**WHAT THE TASK REQUIRES**:
Return the records below from the line containing "Mỹ nhân Việt" onward, exactly, through and including the last line.

**DATA TO PROCESS**:
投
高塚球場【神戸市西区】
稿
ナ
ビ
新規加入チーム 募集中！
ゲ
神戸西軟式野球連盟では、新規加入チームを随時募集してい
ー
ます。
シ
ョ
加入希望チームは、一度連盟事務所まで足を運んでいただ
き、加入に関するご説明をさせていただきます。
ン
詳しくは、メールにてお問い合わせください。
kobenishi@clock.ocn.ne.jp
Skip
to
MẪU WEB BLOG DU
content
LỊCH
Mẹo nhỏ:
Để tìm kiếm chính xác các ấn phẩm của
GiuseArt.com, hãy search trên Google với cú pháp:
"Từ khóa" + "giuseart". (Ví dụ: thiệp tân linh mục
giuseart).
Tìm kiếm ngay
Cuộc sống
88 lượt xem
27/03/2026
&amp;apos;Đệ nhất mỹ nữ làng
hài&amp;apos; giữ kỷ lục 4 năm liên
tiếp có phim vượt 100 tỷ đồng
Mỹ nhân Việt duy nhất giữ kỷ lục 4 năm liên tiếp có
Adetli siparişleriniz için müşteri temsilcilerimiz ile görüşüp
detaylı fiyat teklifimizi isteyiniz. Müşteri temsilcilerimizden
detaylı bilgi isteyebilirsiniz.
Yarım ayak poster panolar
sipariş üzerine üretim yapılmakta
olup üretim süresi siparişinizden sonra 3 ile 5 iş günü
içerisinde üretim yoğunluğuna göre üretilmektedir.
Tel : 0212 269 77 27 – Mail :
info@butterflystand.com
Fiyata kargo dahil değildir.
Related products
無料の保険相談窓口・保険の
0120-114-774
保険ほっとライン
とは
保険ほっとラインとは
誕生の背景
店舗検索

**RESPONSE AREA**:
Mỹ nhân Việt duy nhất giữ kỷ lục 4 năm liên tiếp có
Adetli siparişleriniz için müşteri temsilcilerimiz ile görüşüp
detaylı fiyat teklifimizi isteyiniz. Müşteri temsilcilerimizden
detaylı bilgi isteyebilirsiniz.
Yarım ayak poster panolar
sipariş üzerine üretim yapılmakta
olup üretim süresi siparişinizden sonra 3 ile 5 iş günü
içerisinde üretim yoğunluğuna göre üretilmektedir.
Tel : 0212 269 77 27 – Mail :
info@butterflystand.com
Fiyata kargo dahil değildir.
Related products
無料の保険相談窓口・保険の
0120-114-774
保険ほっとライン
とは
保険ほっとラインとは
誕生の背景
店舗検索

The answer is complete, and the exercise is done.